If your classes are growing so large you are thinking about how to chop them up into separate source files, you probably have a design problem.
The model-view-controller (better, model-controller-view) design pattern creates small modular code almost automatically.
The model handles everything related to the data. The view manages the actual visual UI and the controller glues the two together. Each is a separate class and ideally the model and view should be so independent that they can be easily plugged into another app.
The key is to be utterly ruthless in separating function. It's always tempting to park data in the controller. This is especially true when you're just learning and writing small programs with very little data. However, as the data complexity grows, your controller soon explodes with complexity.
All good design starts with the data model. The model should handle all the logical relationships with in the data, i.e. creating, modifying, verifying, saving etc. A properly designed data model is entirely agnostic as to the UI. Ideally, a data model should work with standard views, webviews, command line or dumped out a URL.
I always start a project by creating the data model within a test app with the absolute minimal interface. (Often it is just a blank app that launches, programmatically manipulates the data model, prints to the console and quits.) Only when the data model is working independently do I turn to the rest of the program.

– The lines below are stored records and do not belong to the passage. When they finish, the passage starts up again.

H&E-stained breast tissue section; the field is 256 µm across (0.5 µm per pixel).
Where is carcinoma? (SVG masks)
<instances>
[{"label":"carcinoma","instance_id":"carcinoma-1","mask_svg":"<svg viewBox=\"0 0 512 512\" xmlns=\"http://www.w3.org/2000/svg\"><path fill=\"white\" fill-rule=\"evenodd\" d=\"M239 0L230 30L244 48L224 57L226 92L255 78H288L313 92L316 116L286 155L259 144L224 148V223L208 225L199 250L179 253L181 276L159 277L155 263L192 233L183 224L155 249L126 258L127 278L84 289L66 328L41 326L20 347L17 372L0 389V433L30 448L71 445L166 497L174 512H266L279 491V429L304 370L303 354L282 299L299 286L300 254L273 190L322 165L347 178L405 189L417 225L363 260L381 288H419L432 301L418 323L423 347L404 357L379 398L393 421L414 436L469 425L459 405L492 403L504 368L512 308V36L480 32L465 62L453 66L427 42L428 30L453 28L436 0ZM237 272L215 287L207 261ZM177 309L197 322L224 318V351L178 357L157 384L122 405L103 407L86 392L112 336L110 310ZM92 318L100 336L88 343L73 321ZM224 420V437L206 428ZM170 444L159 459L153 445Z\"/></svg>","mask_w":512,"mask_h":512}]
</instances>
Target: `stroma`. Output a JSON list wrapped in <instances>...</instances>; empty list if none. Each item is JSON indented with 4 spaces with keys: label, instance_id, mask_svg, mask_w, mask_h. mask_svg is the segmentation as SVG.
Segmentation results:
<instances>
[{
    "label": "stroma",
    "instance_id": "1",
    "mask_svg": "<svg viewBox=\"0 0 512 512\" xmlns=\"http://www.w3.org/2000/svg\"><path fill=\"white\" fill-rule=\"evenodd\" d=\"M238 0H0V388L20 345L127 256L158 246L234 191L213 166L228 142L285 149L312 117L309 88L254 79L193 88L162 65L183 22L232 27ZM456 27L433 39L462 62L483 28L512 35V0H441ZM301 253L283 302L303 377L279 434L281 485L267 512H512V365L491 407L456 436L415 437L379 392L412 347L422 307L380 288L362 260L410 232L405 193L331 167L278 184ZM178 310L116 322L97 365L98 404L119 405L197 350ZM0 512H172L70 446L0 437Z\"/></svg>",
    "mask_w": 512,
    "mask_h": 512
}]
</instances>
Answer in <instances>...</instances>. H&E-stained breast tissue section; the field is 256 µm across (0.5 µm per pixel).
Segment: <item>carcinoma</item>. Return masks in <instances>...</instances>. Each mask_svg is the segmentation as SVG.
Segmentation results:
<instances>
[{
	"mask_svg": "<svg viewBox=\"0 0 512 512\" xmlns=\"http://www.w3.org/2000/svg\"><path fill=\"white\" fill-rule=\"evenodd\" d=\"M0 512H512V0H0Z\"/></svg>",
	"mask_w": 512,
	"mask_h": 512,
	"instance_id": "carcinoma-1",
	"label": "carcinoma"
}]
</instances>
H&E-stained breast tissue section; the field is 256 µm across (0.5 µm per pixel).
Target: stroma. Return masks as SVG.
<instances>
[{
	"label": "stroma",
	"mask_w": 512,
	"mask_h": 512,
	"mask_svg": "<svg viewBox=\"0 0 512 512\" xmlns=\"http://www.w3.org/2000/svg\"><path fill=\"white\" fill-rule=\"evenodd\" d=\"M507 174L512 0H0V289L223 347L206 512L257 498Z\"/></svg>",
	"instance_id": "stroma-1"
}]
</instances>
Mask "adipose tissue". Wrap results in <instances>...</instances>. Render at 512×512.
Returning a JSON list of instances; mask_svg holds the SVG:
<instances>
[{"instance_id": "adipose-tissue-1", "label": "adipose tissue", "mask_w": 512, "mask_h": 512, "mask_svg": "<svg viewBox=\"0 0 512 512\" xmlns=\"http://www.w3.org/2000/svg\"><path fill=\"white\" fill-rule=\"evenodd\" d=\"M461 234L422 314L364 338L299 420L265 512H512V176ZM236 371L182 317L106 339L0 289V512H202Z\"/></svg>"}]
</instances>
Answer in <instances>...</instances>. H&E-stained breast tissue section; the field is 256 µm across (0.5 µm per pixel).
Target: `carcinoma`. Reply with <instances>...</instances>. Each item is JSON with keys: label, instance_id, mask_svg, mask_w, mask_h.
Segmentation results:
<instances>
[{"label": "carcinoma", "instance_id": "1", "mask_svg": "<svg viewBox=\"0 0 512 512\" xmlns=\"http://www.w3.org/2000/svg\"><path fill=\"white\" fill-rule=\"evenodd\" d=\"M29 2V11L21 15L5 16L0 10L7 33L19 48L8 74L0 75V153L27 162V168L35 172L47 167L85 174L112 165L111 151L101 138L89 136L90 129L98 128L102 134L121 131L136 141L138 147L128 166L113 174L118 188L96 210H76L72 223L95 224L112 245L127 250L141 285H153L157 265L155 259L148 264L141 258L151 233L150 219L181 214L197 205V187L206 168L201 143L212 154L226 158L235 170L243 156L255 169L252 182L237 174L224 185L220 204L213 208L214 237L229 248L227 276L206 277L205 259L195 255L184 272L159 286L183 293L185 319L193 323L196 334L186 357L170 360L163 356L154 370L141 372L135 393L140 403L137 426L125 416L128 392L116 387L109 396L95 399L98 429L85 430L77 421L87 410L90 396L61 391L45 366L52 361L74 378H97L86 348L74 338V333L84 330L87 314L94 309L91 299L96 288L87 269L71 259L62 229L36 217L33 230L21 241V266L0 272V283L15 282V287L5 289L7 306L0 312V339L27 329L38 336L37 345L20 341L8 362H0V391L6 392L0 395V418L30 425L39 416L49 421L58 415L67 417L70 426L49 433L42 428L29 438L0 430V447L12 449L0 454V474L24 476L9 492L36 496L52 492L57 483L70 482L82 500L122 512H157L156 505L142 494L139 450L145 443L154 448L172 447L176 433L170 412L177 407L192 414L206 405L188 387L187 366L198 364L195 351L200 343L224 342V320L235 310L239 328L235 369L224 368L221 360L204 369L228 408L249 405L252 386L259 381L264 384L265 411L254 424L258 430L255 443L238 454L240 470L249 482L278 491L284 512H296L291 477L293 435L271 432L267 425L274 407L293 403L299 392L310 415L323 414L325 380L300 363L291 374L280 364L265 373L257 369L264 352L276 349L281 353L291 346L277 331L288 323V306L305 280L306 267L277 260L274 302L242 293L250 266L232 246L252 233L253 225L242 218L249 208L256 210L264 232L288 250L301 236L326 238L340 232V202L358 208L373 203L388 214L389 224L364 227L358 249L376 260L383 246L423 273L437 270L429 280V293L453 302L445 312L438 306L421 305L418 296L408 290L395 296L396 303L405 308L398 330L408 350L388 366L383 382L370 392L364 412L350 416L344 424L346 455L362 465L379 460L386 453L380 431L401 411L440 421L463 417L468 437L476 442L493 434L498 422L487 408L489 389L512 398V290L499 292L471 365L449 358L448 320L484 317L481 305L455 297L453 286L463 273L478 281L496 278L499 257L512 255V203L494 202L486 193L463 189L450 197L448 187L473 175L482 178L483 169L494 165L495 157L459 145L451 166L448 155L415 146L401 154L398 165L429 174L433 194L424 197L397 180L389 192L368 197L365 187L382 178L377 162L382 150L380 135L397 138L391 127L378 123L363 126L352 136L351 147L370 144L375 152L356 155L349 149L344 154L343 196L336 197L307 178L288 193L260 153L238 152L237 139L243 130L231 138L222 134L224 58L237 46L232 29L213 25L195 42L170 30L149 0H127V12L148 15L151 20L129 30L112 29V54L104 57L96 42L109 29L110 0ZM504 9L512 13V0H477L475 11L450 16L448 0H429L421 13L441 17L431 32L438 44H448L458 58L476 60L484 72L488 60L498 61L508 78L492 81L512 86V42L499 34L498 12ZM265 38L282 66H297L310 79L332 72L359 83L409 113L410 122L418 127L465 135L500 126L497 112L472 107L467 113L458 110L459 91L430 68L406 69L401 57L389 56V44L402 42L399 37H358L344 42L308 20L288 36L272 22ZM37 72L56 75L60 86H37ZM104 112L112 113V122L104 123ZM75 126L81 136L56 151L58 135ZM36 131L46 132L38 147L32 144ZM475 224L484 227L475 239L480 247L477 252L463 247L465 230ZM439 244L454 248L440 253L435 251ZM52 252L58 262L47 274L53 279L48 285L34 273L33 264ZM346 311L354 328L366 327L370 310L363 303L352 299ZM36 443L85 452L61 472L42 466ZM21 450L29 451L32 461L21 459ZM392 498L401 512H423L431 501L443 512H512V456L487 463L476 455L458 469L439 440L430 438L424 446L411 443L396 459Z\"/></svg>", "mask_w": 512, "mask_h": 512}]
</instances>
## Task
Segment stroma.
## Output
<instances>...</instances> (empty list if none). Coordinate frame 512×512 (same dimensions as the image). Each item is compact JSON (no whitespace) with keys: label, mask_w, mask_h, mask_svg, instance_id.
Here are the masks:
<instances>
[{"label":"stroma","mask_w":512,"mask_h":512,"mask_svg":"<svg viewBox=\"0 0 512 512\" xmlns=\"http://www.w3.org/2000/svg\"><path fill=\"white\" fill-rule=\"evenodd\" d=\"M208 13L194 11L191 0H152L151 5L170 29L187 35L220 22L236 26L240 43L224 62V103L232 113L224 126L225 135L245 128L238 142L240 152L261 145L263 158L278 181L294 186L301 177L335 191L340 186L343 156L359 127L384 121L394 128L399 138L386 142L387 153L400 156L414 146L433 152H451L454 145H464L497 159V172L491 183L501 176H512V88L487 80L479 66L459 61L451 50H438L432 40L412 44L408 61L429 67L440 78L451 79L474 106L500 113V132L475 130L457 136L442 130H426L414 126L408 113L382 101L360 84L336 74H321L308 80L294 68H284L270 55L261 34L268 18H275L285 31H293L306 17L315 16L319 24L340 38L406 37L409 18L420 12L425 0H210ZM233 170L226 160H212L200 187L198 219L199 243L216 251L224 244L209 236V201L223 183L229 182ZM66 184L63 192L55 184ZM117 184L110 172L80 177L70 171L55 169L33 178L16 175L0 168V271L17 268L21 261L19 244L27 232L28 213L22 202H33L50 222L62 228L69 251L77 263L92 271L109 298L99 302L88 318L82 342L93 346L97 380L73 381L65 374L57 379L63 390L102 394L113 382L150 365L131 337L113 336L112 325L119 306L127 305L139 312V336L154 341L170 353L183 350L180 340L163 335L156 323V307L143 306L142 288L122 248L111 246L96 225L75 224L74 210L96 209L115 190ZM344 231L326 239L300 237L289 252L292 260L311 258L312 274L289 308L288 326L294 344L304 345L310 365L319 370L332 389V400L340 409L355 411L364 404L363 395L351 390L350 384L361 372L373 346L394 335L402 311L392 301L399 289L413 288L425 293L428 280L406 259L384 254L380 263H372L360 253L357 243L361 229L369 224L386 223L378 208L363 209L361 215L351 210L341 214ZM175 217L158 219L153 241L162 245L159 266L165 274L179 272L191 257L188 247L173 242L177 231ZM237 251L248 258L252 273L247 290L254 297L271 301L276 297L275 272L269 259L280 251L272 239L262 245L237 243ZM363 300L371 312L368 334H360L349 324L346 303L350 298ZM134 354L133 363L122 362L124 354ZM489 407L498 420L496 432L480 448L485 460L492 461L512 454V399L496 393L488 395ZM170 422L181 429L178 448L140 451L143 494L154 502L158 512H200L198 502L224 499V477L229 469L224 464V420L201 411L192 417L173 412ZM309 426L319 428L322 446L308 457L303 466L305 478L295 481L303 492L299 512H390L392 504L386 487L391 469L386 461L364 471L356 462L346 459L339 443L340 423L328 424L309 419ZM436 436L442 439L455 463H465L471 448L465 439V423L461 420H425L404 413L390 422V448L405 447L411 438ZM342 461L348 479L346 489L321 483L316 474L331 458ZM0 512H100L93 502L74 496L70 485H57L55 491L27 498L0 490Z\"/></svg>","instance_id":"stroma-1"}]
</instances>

Now that I understand the data and data operations, I can design a UI for each environment that I will running on. The UI understands only how to create UI elements and how to responds to events. It doesn't contain any data or even logic relating the elements to one another.
The controller glues the view/s and data model together. The controller only knows which messages to send to the data model to get the data that goes in a particular UI element in response to a particular event. It doesn't validate the data or perform any logical operations on it. It just routes information between the data model and view of the moment.
Any operation, such as printing, that creates another interface should have its own controller object. For example, when printing, only the data model understands how all the data fits together on a page. There is no reason why the same controller that controls the UI view should control printing. Instead a printing controller just ask the data model for the data to print. The UI controller need do nothing more than call the printing controller and point it to the data selected by the user.
In your particular example, the calculating methods would be in the data model, the printing methods in a printing controller etc. Using model-view-controller, you end up with a lot of surprisingly small modular classes that are easily managed, tested and ported.